Results: The overall cohort consisted of 2,260,075 patients, mean (SD) age 78.3 (7.7) years (56.5% CKD-only; 7.2% CKD+HF; 30.9% CKD+T2DM; and 5.4% CKD+HF+T2DM). The CKD+HF+T2DM cohort generally exhibited the highest incidence of clinical outcomes within 12 months. Cohorts with HF had higher HCRU across all claim types in both the baseline and 12-month follow-up periods compared with the other cohorts (P < 0.001 for comparison across cohorts). All-cause total costs at 12 months were numerically highest for the cohorts defined by the presence of HF (CKD+HF, mean [SD] $47,668 [$53,978]; CKD+HF+T2DM, mean [SD] $54,477 [$57,430] compared with the other cohorts (CKD-only, mean [SD] $24,180 [$37,623]; CKD+T2DM, $29,602 [$40,963]) (P < 0.001 for comparison across cohorts). Relative spending across cohorts was similar for CKD-related total costs at 12 months.
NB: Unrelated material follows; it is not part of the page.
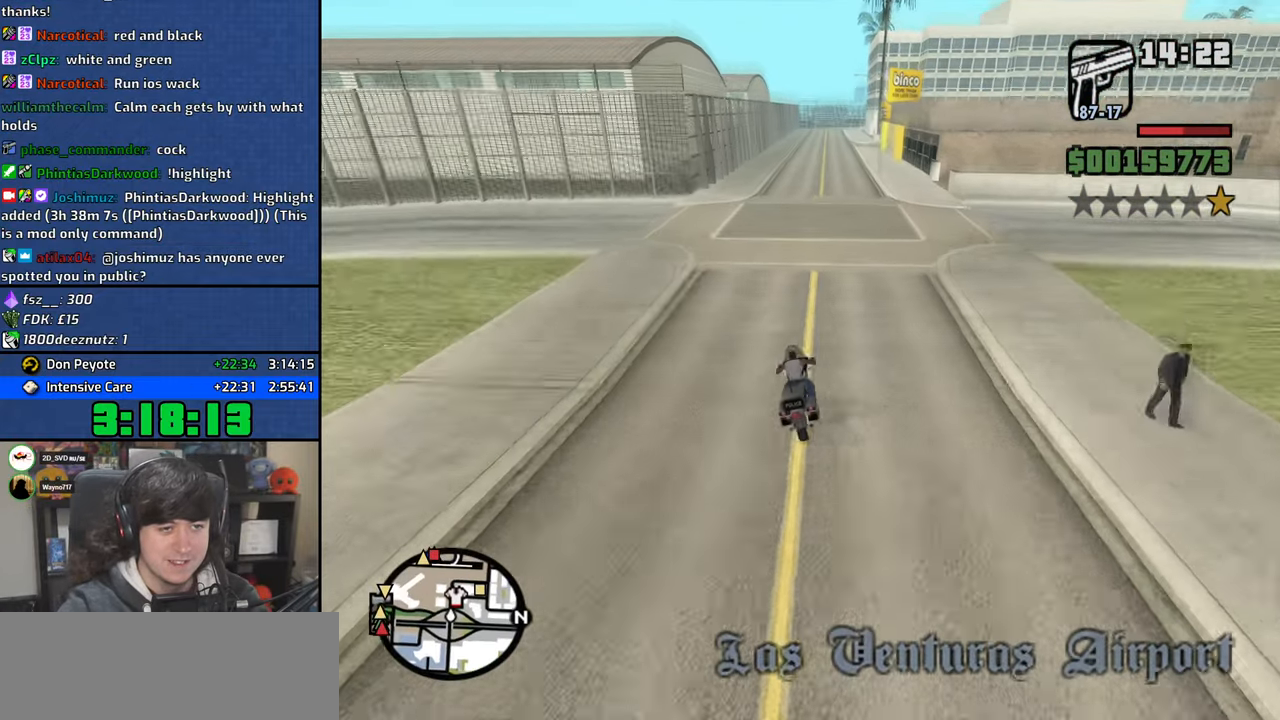
{"keys": ["w"], "mouse": [], "events": [[67, "2", "up"], [100, "a", "up"], [167, "2", "down"], [267, "2", "up"], [367, "2", "down"], [483, "2", "up"]]}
Conclusions: Older adults with a new diagnosis of CKD experienced considerable clinical and economic burden, and presence of T2DM and HF was associated with larger burden. All-cause mean total costs at 12 months after a new diagnosis of CKD ranged from $24,180 for the CKD-only cohort to $54,477 for the CKD+HF+T2DM cohort.